There is then a midsection, a change of social class a privileged class:
(" The hot water at ten. /And if it rains, a closed car at four.')
Apart from the poetic meanings that the lines bear and the way they're expressed, one thing is common, to an extent, is that the palpable twists and turns that shape up the poem as does a game of chess, (with its three parts- opening- middle game and the end-game.") Vivacity and the urgency with the ultimate momentum, is replete or vividly discernible in both forms of expressions.One expresses /reveals one's inner expansion through ones expression, that we call poetry and the same is the case with the game of chess, one is there to outwit the other obviously in a style aesthetic or poetic!
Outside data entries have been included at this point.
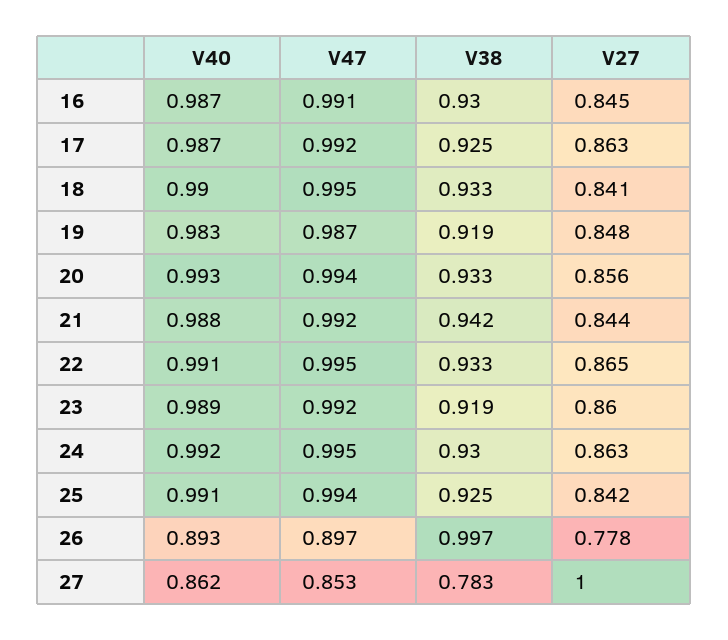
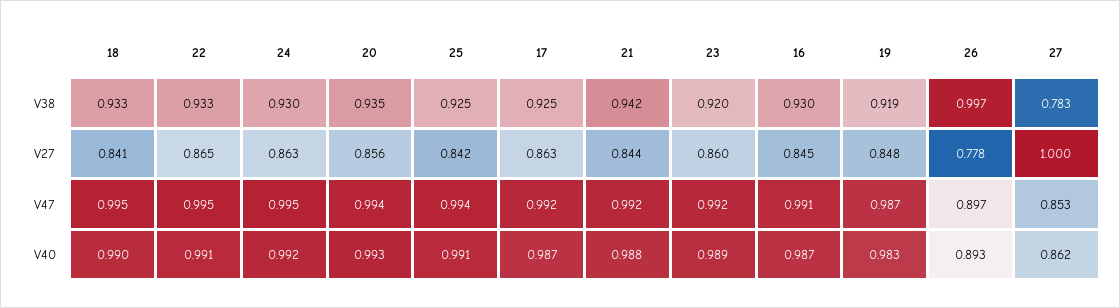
  {
    "V40": {
      "16": 0.987,
      "17": 0.987,
      "18": 0.99,
      "19": 0.983,
      "20": 0.993,
      "21": 0.988,
      "22": 0.991,
      "23": 0.989,
      "24": 0.992,
      "25": 0.991,
      "26": 0.893,
      "27": 0.862
    },
    "V47": {
      "16": 0.991,
      "17": 0.992,
      "18": 0.995,
      "19": 0.987,
      "20": 0.994,
      "21": 0.992,
      "22": 0.995,
      "23": 0.992,
      "24": 0.995,
      "25": 0.994,
      "26": 0.897,
      "27": 0.853
    },
    "V38": {
      "16": 0.93,
      "17": 0.925,
      "18": 0.933,
      "19": 0.919,
-     "20": 0.933,
+     "20": 0.935,
      "21": 0.942,
      "22": 0.933,
-     "23": 0.919,
+     "23": 0.92,
      "24": 0.93,
      "25": 0.925,
      "26": 0.997,
      "27": 0.783
    },
    "V27": {
      "16": 0.845,
      "17": 0.863,
      "18": 0.841,
      "19": 0.848,
      "20": 0.856,
      "21": 0.844,
      "22": 0.865,
      "23": 0.86,
      "24": 0.863,
      "25": 0.842,
      "26": 0.778,
      "27": 1
    }
  }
A more gripping similarity we see in the last part of the last act of the drama The "Tempest" by Shakespeare as both Ferdinand and Miranda are absorbed in a game of chess! Shakespeare wonderfully reveals the entire course of their marriage rituals in the discourse between the two while playing the game of chess! Their fidelity, love and commitment for each other are vividly marked with a masterly stroke of
words: Miranda:" Sweet lord, you play false." Ferdinand: " No, my dearest love, I would not for the world." Miranda: " Yes, for a score of kingdoms you should wrangle, And I would call it fair play." (Lines: 175-180;act-5) Here, a wonderful thread of ideas has been delivered in the most befitting way of the three components of a game of chess! And that a game of chess unfolds its mysteries in course of time as does the drama here! Moreover, a game of chess has basically three parts that are called: 1) Opening- the innocuous starting of a fierce battle that most befittingly matches that of a Shakespearean drama! 2) The middle game that marks the sparks of intellect of both the players and eventually determines the course of the game as in drama we find the crisis mounting to an enormous height -- crisis--- that determines the lot of the drama as well as the protagonist!
3) Then comes the end game in chess that marks the quiet and calm but the inevitable finish of the game to a point to bring about the " rest is silence!" a most fitting finish that the drama "Hamlet" by Shakespeare creates! To sum up my analysis, I take the privilege to draw a close line between the familiar aspects of these two different phenomena! most alike in essence! Both literature and the game of chess bear some subtle intricacies, as both are the reflections of human behaviour and nature. And both bear a common spirit and that they are expressed in a way almost alike, as far as human imagination and the eternal craving for the "new" is concerned! Could there be anything more interesting than the following statement by chess Master Hans Ree: "Chess is as much a mystery as women!" --with all my respect to the fair sex.